Trying to Make Sense Out of the Decision
My first thought was their reasoning behind the ban was as whack as I don’t know what. Are you telling me that kids don’t like cookies, chocolates and brownies too? If you ever had the pleasure of visiting a pot shop in Washington you know how hard the bags are to open and notice the stop sign that says not for kids. I do understand that since recreational marijuana became legal poison control has seen an increase in calls because of kids getting into edibles. I totally get the concern however as a ganja mom I always take the necessary precautions to make sure it is out of sight and out of mind for my son. It seems like the industry is paying for the mistakes of people who weren’t careful with their recreational treats. That to me doesn’t seem fair to the industry or consumers. Let’s be real here I’m sure a lot of people had taken their first drink before 21, but I never heard of a ban because a teen got into a car accident because they were under the influence of alcohol.
My second thought was what about the producers. Imagine handling your day to day operations and out of nowhere you get an email that you have to go to back to the drawing board or may not have a business in a few months because your product is banned. I can imagine how much weight that would put on anyone’s shoulder. You have invested into something for almost 6 years, buying license after license, finding a facility, buying equipment, hiring fit employees, trying to find stores that want to sell your product, and hoping your product is a hit. That’s a lot of work put in, just for someone to pull the plug out of nowhere after they already approved your products and you paid your dues. One producer literally had just upgraded their packaging and was on their way with a new flavor of gummy to their popular edibles when the email hit. Very heart breaking and not fair.
Thirdly I thought of consumers. I am super picky about chocolate as I am not a big fan. I have always preferred fruit chews over chocolate, so now it seems choices are going to be limited on the edibles side. Most shops will lose most of their edible walls. It kind of takes the fun right out of it. However, what if this is someone’s preferred method of medicine because they can’t swallow pills. It’s cute to me when I see elders come in and share how much wonders these edibles do for them. Makes me feel good to sell it to them!
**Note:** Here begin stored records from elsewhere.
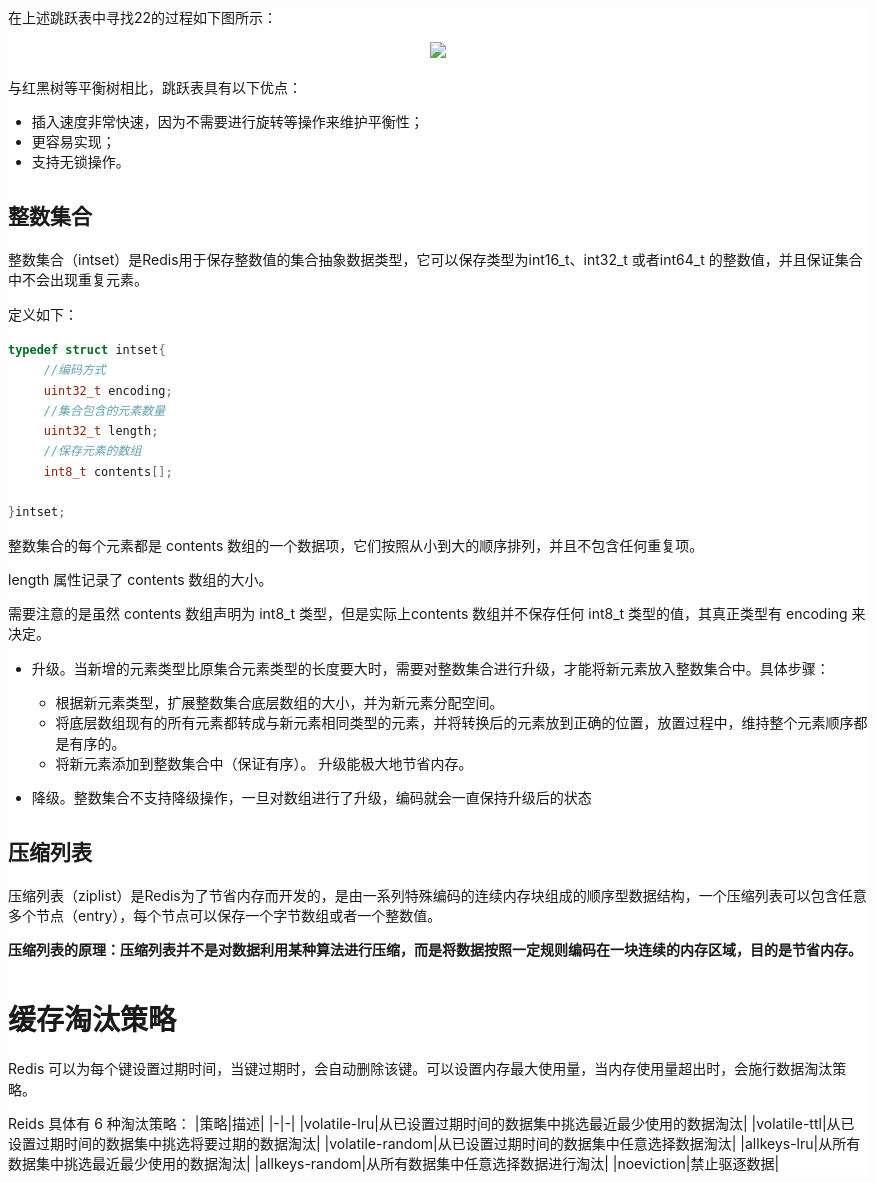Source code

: 在上述跳跃表中寻找22的过程如下图所示：
<div align="center">
<img src="https://raw.githubusercontent.com/adamhand/LeetCode-images/master/jumplist_2.png">
</div >

与红黑树等平衡树相比，跳跃表具有以下优点：

- 插入速度非常快速，因为不需要进行旋转等操作来维护平衡性；
- 更容易实现；
- 支持无锁操作。

## 整数集合
整数集合（intset）是Redis用于保存整数值的集合抽象数据类型，它可以保存类型为int16_t、int32_t 或者int64_t 的整数值，并且保证集合中不会出现重复元素。

定义如下：
```c
typedef struct intset{
     //编码方式
     uint32_t encoding;
     //集合包含的元素数量
     uint32_t length;
     //保存元素的数组
     int8_t contents[];
 
}intset;
```
整数集合的每个元素都是 contents 数组的一个数据项，它们按照从小到大的顺序排列，并且不包含任何重复项。

length 属性记录了 contents 数组的大小。

需要注意的是虽然 contents 数组声明为 int8_t 类型，但是实际上contents 数组并不保存任何 int8_t 类型的值，其真正类型有 encoding 来决定。

- 升级。当新增的元素类型比原集合元素类型的长度要大时，需要对整数集合进行升级，才能将新元素放入整数集合中。具体步骤：
    - 根据新元素类型，扩展整数集合底层数组的大小，并为新元素分配空间。
    - 将底层数组现有的所有元素都转成与新元素相同类型的元素，并将转换后的元素放到正确的位置，放置过程中，维持整个元素顺序都是有序的。
    - 将新元素添加到整数集合中（保证有序）。
升级能极大地节省内存。

- 降级。整数集合不支持降级操作，一旦对数组进行了升级，编码就会一直保持升级后的状态

## 压缩列表
压缩列表（ziplist）是Redis为了节省内存而开发的，是由一系列特殊编码的连续内存块组成的顺序型数据结构，一个压缩列表可以包含任意多个节点（entry），每个节点可以保存一个字节数组或者一个整数值。

**压缩列表的原理：压缩列表并不是对数据利用某种算法进行压缩，而是将数据按照一定规则编码在一块连续的内存区域，目的是节省内存。**

# 缓存淘汰策略
Redis 可以为每个键设置过期时间，当键过期时，会自动删除该键。可以设置内存最大使用量，当内存使用量超出时，会施行数据淘汰策略。

Reids 具体有 6 种淘汰策略：
|策略|描述|
|-|-|
|volatile-lru|从已设置过期时间的数据集中挑选最近最少使用的数据淘汰|
|volatile-ttl|从已设置过期时间的数据集中挑选将要过期的数据淘汰|
|volatile-random|从已设置过期时间的数据集中任意选择数据淘汰|
|allkeys-lru|从所有数据集中挑选最近最少使用的数据淘汰|
|allkeys-random|从所有数据集中任意选择数据进行淘汰|
|noeviction|禁止驱逐数据|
It makes them feel great or helps them get a good rest at night. It doesn’t feel good to tell people what gets them through the day may not be available after April.
Organizations Rallying to Save Edibles
I’m going to take a wild guess and say the WSLCB must have got hit up a lot because on October 12th a 30 day pause on the review came into effect. They agreed to listen to alternative solutions from a coalition of industry organizations. Luckily LemonHaze is teaming up with the Cannabis Organization of Retail Establishments (CORE), Cannabis Alliance and Washington Cannabusiness Association (WCBA) and they are going to have a round table discussion at an upcoming cannabis convention on October 25th with people in the cannabis community. At least we know we have chance to save our edibles and I hope we do. The last thing I want is for the ban to take place and people revert to doing it black market style, which wouldn’t be safe for anyone. At this point only time will tell, but the ban is whack on so many levels.